冰帝怯生生地看了一眼那维莱特,又看了一眼被宠幸的雪帝,眼中闪过一丝羡慕,随即恶狠狠地盯着那座冰雕。
“大人,要不还是杀了吧?”
冰帝走了进来,脸上满是煞气:
“留着也是个祸害,不如直接宰了省事。”
那维莱特闻言,微微摇了摇头。
“杀?”
“太浪费了。”
他收回目光,手指依旧在雪帝的足心轻轻画着圈。
“这兔子,就这么杀了,未免有些暴殄天物。”
芙宁娜咽下口中的蛋糕,好奇地凑了过来。
“魂兽?”
“你是说,这个长得像人的女孩子,其实是只兔子?”
她围着冰雕转了两圈,啧啧称奇。
“看着也不像啊,除了那个辫子有点土之外。”
那维莱特轻笑一声,眼神中带着几分玩味。
“她可不仅仅是一只兔子那么简单。”
“她还是某个人的‘药引子’。”
“药引子?”芙宁娜歪了歪头,一脸不解。
那维莱特换了个更舒服的姿势,慢条斯理地说道:
“说起这个,就不得不提那个所谓的‘昊天斗罗’唐昊,还有他的好儿子唐三了。”
“这父子俩,倒是有一脉相承的‘传统’。”
雪帝此时也抬起头,那双冰蓝色的眸子里带着一丝疑惑。
“什么传统?”
那维莱特的手指轻轻滑过雪帝的脊背,语气平淡,却说着最惊心动魄的秘辛:
“当年,唐昊那家伙,明知道武魂殿在追杀十万年魂兽,却偏偏带着刚化形不久的蓝银皇阿银到处乱跑。”

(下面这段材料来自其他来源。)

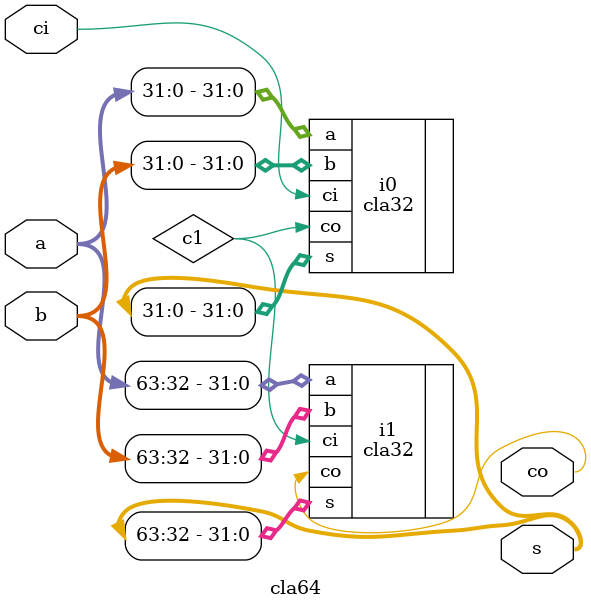
<source format=v>
module cla64(a, b, ci, s, co);   //32 bits carry lookahead adder

	//input, output, wire
	input [63:0] a, b;
	input ci;
	output [63:0] s;
	output co;
	wire c1;
	
	//instance
	//using cla32
	cla32 i0(.a(a[31:0]), .b(b[31:0]), .ci(ci), .s(s[31:0]), .co(c1));
	cla32 i1(.a(a[63:32]), .b(b[63:32]), .ci(c1), .s(s[63:32]), .co(co));
	
endmodule //end of module
</source>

“最后被武魂殿包围,走投无路之下,阿银‘自愿’献祭,成了唐昊的第九魂环。”
“让他一举突破封号斗罗,甚至还能越级挑战。”
“多划算的买卖啊。”
那维莱特嘴角勾起一抹嘲讽的弧度。
“老婆死了,魂环有了,魂骨有了,名声也有了。”
房间内一阵安静。
芙宁娜张大了嘴巴,连手里的蛋糕都忘了吃。
“这也太……太无耻了吧?”
“那这个兔子呢?”
那维莱特指了指那座冰雕。
“这就是那个好儿子唐三的杰作了。”
“子承父业嘛。”
“他也找了个十万年的魂兽谈恋爱,也是整天带着到处跑。”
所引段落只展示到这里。